──────── Extracted material

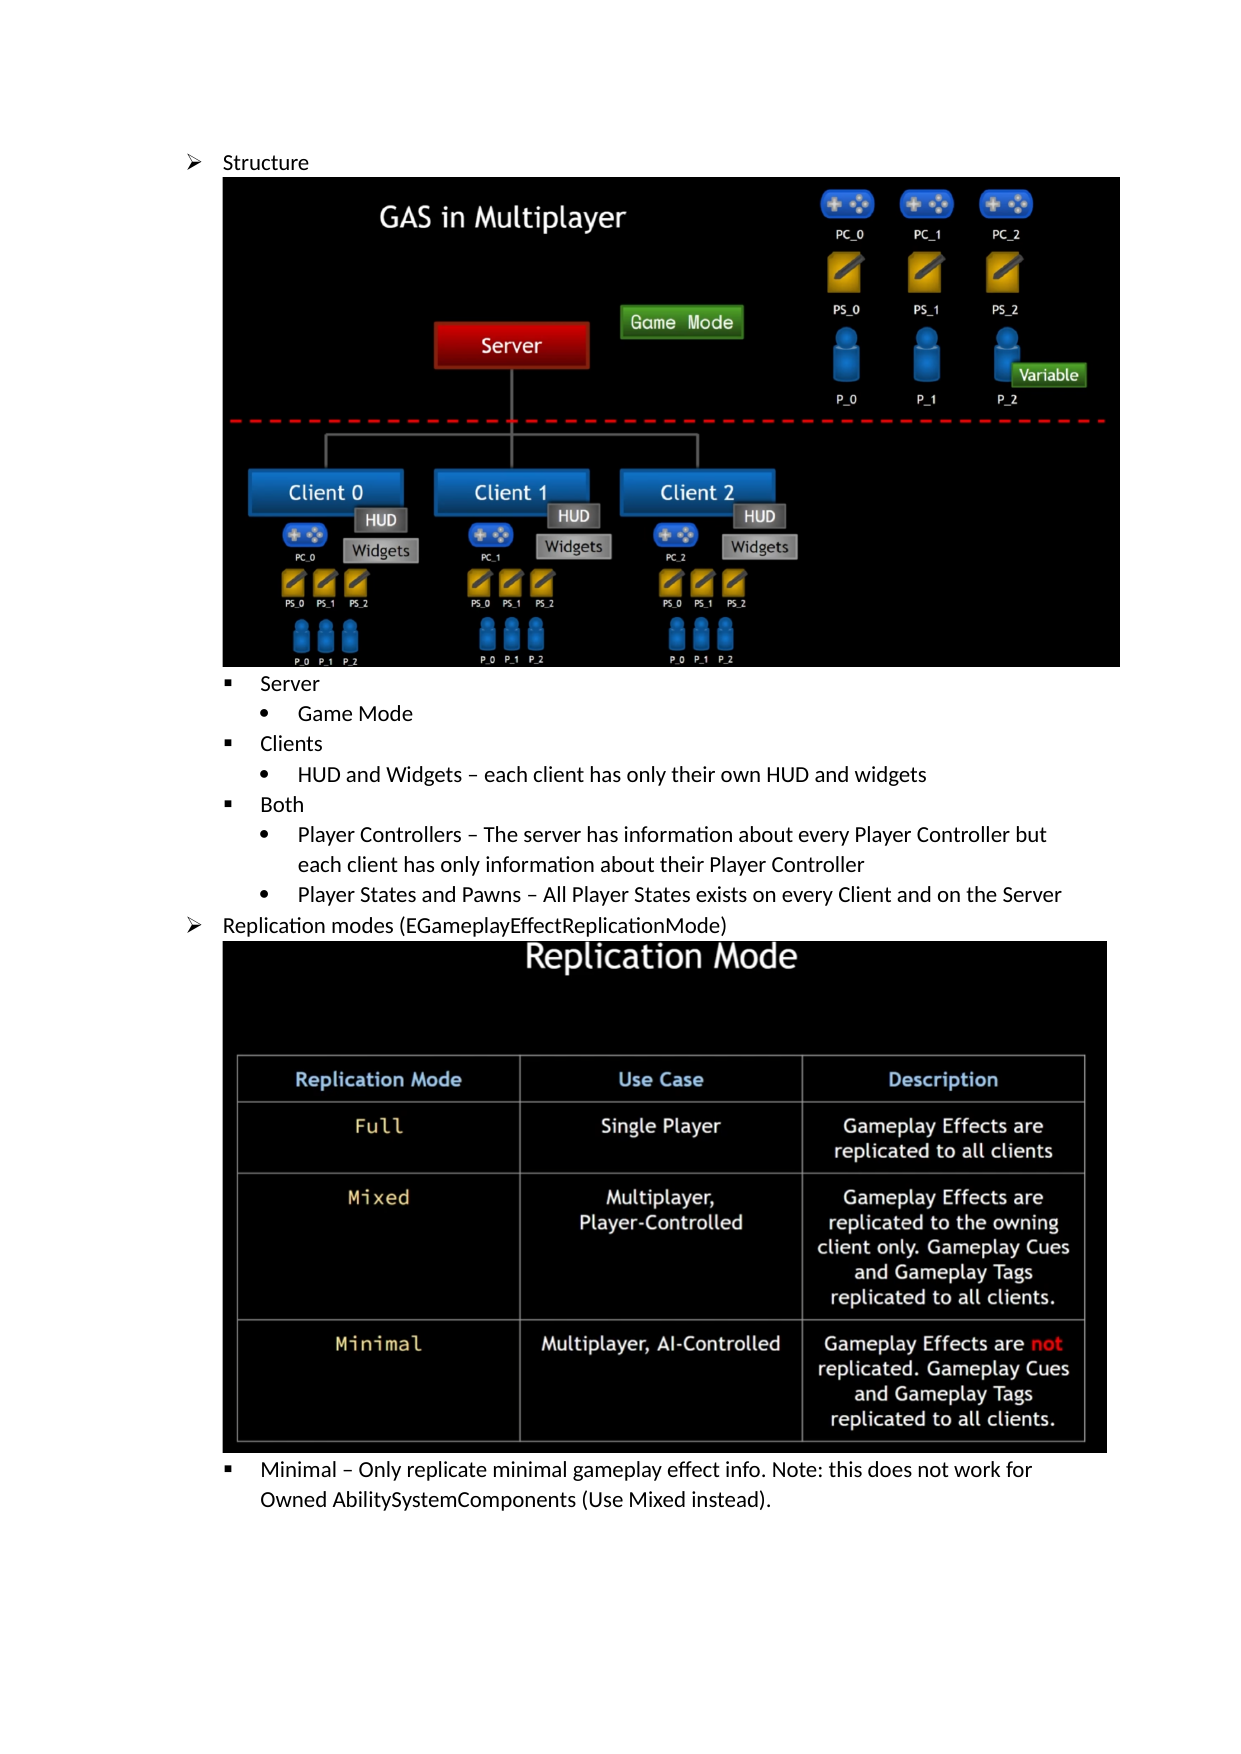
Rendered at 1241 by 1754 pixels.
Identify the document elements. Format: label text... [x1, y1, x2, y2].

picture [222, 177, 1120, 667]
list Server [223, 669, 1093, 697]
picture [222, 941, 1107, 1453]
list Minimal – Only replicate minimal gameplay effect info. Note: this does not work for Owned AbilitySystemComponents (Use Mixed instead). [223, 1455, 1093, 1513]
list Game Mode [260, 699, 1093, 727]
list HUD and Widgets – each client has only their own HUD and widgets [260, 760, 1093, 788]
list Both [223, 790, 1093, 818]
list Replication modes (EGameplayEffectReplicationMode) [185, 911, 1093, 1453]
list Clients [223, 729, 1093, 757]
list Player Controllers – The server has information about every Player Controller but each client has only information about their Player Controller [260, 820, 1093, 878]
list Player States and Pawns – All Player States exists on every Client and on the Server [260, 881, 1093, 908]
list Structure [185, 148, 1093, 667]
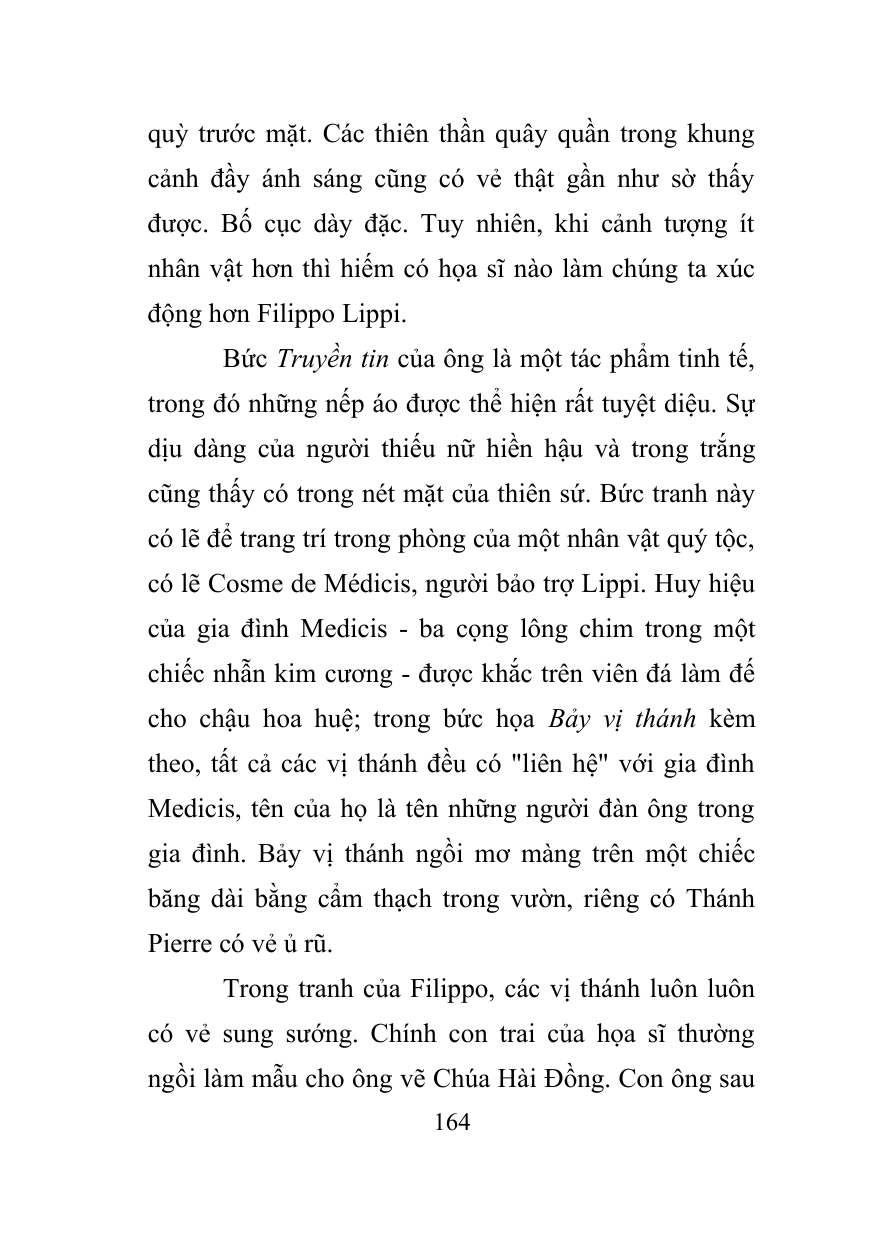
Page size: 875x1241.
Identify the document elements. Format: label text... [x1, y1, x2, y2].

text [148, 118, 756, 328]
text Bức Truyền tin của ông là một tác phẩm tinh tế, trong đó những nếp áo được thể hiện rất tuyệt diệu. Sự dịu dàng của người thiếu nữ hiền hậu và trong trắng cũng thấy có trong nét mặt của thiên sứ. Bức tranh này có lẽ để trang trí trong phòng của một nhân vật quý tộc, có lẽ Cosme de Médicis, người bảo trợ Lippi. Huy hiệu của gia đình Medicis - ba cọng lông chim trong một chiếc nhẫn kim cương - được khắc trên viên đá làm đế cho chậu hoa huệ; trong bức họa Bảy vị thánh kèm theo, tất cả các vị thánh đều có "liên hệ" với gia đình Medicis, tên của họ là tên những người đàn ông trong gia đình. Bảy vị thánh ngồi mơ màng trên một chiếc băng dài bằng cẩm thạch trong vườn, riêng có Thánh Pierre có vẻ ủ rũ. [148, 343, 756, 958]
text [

────────────────

Emit only the final stretch of the records: the line containing "Page size: 875x1241." through the end, each line exactly as it stands.

Page size: 875x1241.
Identify the document elements. Format: label text... [x1, y1, x2, y2].

text [148, 118, 756, 328]
text Bức Truyền tin của ông là một tác phẩm tinh tế, trong đó những nếp áo được thể hiện rất tuyệt diệu. Sự dịu dàng của người thiếu nữ hiền hậu và trong trắng cũng thấy có trong nét mặt của thiên sứ. Bức tranh này có lẽ để trang trí trong phòng của một nhân vật quý tộc, có lẽ Cosme de Médicis, người bảo trợ Lippi. Huy hiệu của gia đình Medicis - ba cọng lông chim trong một chiếc nhẫn kim cương - được khắc trên viên đá làm đế cho chậu hoa huệ; trong bức họa Bảy vị thánh kèm theo, tất cả các vị thánh đều có "liên hệ" với gia đình Medicis, tên của họ là tên những người đàn ông trong gia đình. Bảy vị thánh ngồi mơ màng trên một chiếc băng dài bằng cẩm thạch trong vườn, riêng có Thánh Pierre có vẻ ủ rũ. [148, 343, 756, 958]
text [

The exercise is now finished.